- **TASK DATA**:
....................
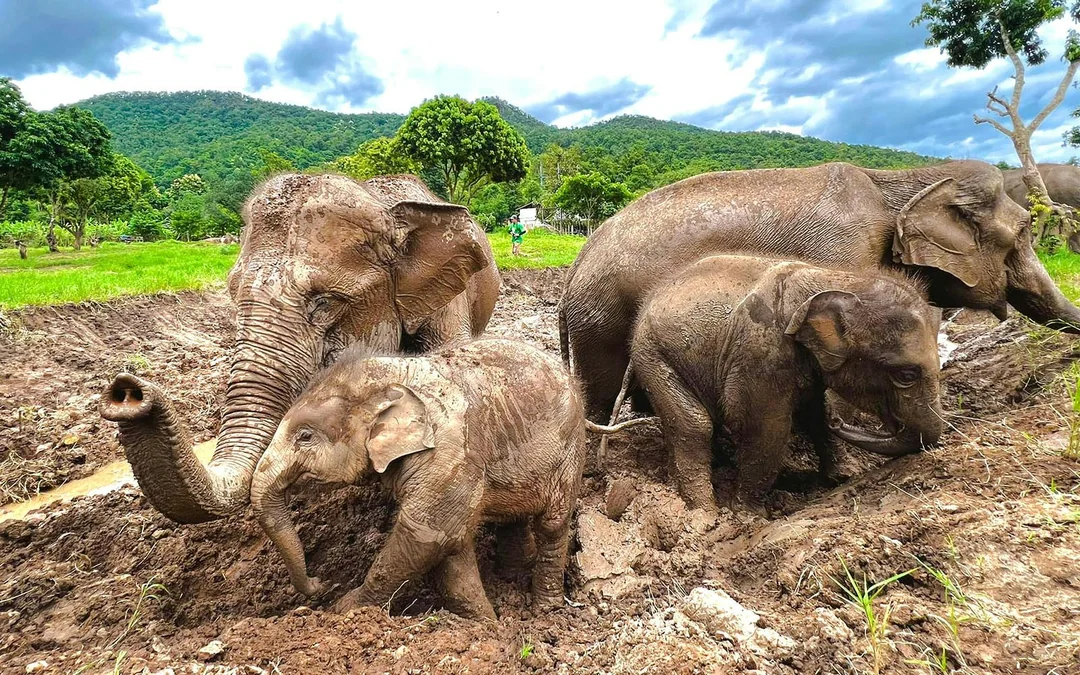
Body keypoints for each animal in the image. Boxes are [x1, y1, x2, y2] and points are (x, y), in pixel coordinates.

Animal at [248, 338, 598, 620]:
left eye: (305, 436)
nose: (321, 582)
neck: (393, 373)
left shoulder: (449, 455)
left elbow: (429, 535)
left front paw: (343, 610)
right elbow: (452, 546)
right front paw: (486, 622)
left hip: (569, 450)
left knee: (552, 524)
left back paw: (545, 610)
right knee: (514, 517)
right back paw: (510, 577)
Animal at [559, 160, 1080, 420]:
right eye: (1024, 232)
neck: (898, 181)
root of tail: (576, 263)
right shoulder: (846, 252)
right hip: (599, 319)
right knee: (602, 388)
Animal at [615, 255, 943, 515]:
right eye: (906, 375)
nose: (840, 421)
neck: (833, 277)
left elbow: (813, 412)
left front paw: (841, 477)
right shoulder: (760, 352)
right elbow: (763, 425)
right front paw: (749, 515)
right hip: (653, 355)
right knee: (694, 425)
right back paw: (704, 514)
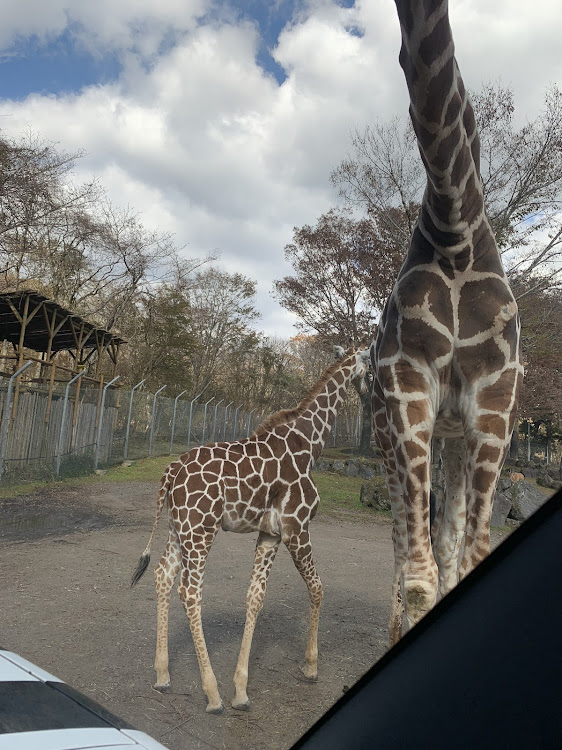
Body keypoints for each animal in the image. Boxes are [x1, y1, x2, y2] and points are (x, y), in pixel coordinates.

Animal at [131, 344, 368, 712]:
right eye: (368, 363)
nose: (370, 389)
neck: (309, 445)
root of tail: (170, 472)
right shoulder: (297, 527)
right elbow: (317, 588)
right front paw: (311, 667)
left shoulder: (271, 533)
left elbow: (254, 597)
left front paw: (241, 690)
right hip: (200, 528)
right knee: (190, 591)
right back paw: (211, 693)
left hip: (176, 528)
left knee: (162, 576)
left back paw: (162, 676)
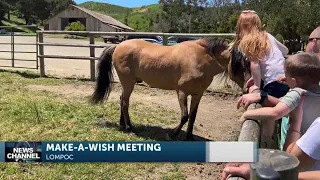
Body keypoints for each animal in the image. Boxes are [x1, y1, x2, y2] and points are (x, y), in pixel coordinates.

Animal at [90, 37, 250, 141]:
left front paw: (189, 137)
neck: (199, 59)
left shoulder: (198, 95)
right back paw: (130, 129)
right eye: (240, 64)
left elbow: (192, 116)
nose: (249, 88)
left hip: (127, 83)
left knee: (122, 99)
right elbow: (185, 116)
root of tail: (118, 46)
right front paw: (172, 134)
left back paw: (122, 125)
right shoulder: (182, 93)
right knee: (125, 102)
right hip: (128, 82)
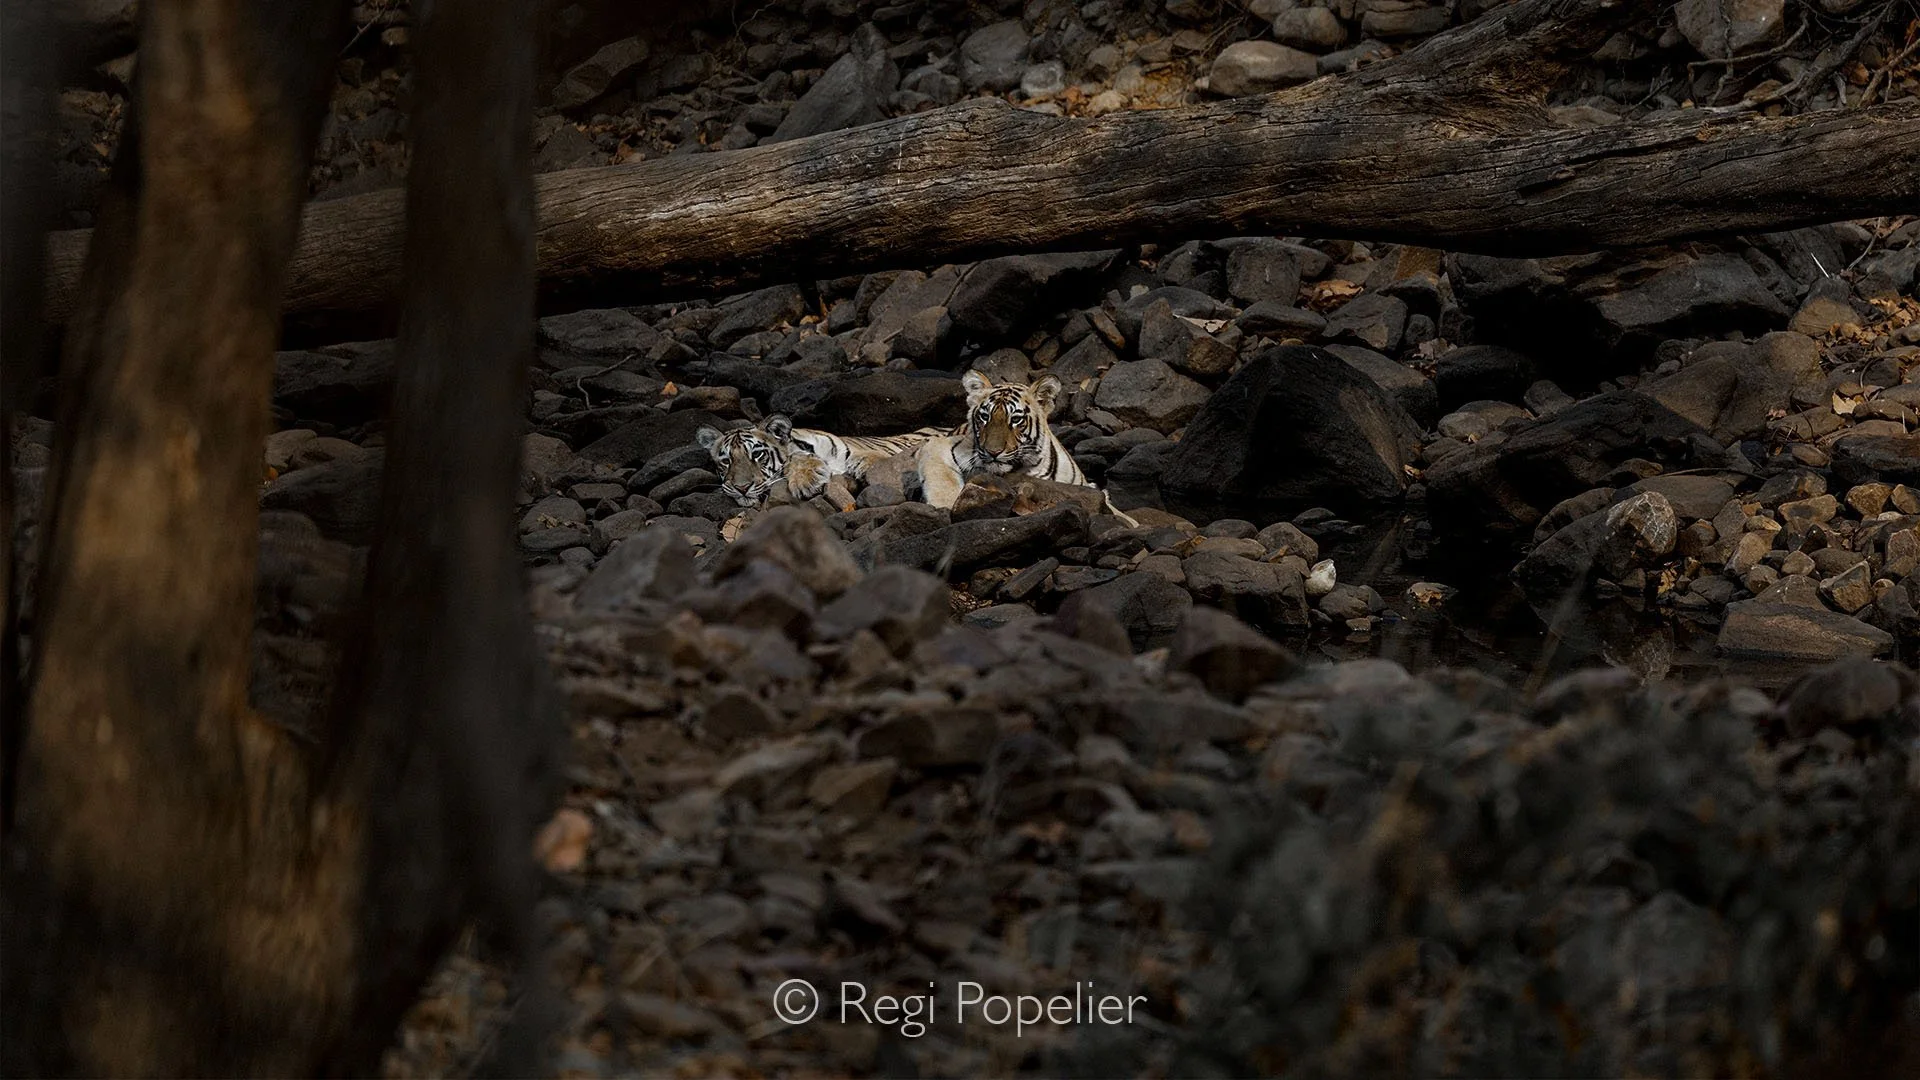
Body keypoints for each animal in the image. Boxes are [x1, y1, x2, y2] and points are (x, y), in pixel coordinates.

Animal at [915, 370, 1138, 526]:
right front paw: (947, 504)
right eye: (984, 417)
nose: (993, 452)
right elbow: (941, 478)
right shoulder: (939, 445)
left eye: (1015, 420)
....................
- **INSTRUCTIONS FOR THE TASK**: Say how many lines in this material hold "front", and say nothing else.

- **WRITTEN RESPONSE**: 9